Please tally how many lines in the entries below include the word "shoulder", giving only the number.
########
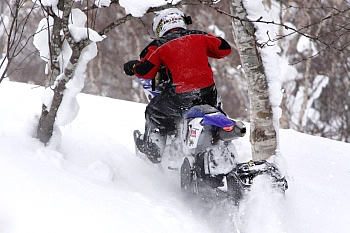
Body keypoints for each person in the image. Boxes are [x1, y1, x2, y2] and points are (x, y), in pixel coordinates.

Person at [123, 8, 232, 163]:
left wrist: (133, 67)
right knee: (217, 109)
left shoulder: (159, 45)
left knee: (154, 110)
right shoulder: (199, 36)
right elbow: (224, 49)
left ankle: (154, 149)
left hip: (181, 97)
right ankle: (221, 140)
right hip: (208, 94)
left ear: (160, 26)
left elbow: (145, 71)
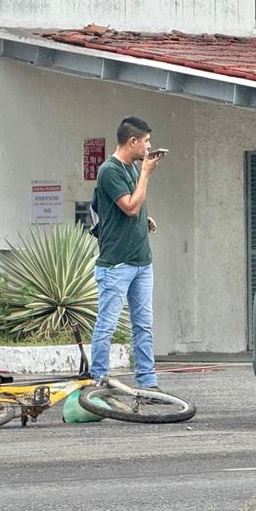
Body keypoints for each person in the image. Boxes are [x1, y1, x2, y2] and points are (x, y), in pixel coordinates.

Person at [90, 116, 163, 389]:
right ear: (132, 141)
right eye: (145, 141)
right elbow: (129, 206)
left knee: (143, 324)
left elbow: (135, 209)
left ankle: (147, 379)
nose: (148, 146)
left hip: (142, 260)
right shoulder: (110, 171)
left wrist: (146, 219)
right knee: (107, 324)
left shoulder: (132, 168)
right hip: (116, 263)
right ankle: (97, 379)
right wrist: (145, 173)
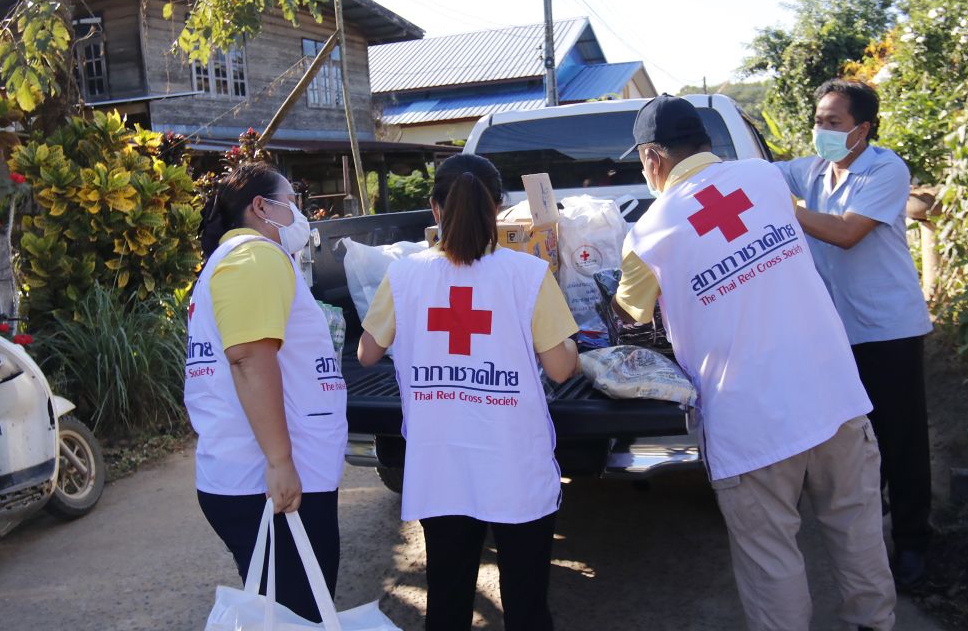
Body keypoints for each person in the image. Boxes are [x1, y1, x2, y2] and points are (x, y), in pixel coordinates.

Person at [613, 94, 896, 631]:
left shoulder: (648, 232)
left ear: (652, 157)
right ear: (705, 141)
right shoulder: (765, 179)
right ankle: (875, 624)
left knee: (771, 558)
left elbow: (630, 312)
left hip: (749, 420)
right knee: (857, 530)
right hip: (832, 393)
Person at [358, 154, 580, 631]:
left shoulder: (405, 274)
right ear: (498, 207)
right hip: (514, 466)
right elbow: (562, 369)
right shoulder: (528, 274)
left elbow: (367, 354)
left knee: (447, 602)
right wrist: (571, 345)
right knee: (527, 608)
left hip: (441, 467)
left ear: (435, 208)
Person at [775, 79, 934, 588]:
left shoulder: (885, 169)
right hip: (837, 332)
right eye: (818, 120)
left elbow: (846, 232)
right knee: (854, 438)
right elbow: (759, 176)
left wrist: (788, 211)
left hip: (888, 329)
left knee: (900, 438)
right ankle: (868, 536)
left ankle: (913, 542)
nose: (820, 130)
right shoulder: (814, 170)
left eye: (832, 122)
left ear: (862, 129)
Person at [185, 162, 347, 622]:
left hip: (254, 478)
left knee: (281, 615)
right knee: (298, 616)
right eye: (291, 202)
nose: (299, 213)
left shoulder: (237, 260)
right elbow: (248, 358)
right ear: (261, 207)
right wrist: (279, 461)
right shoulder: (253, 257)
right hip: (266, 482)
########
Exercise answer - 12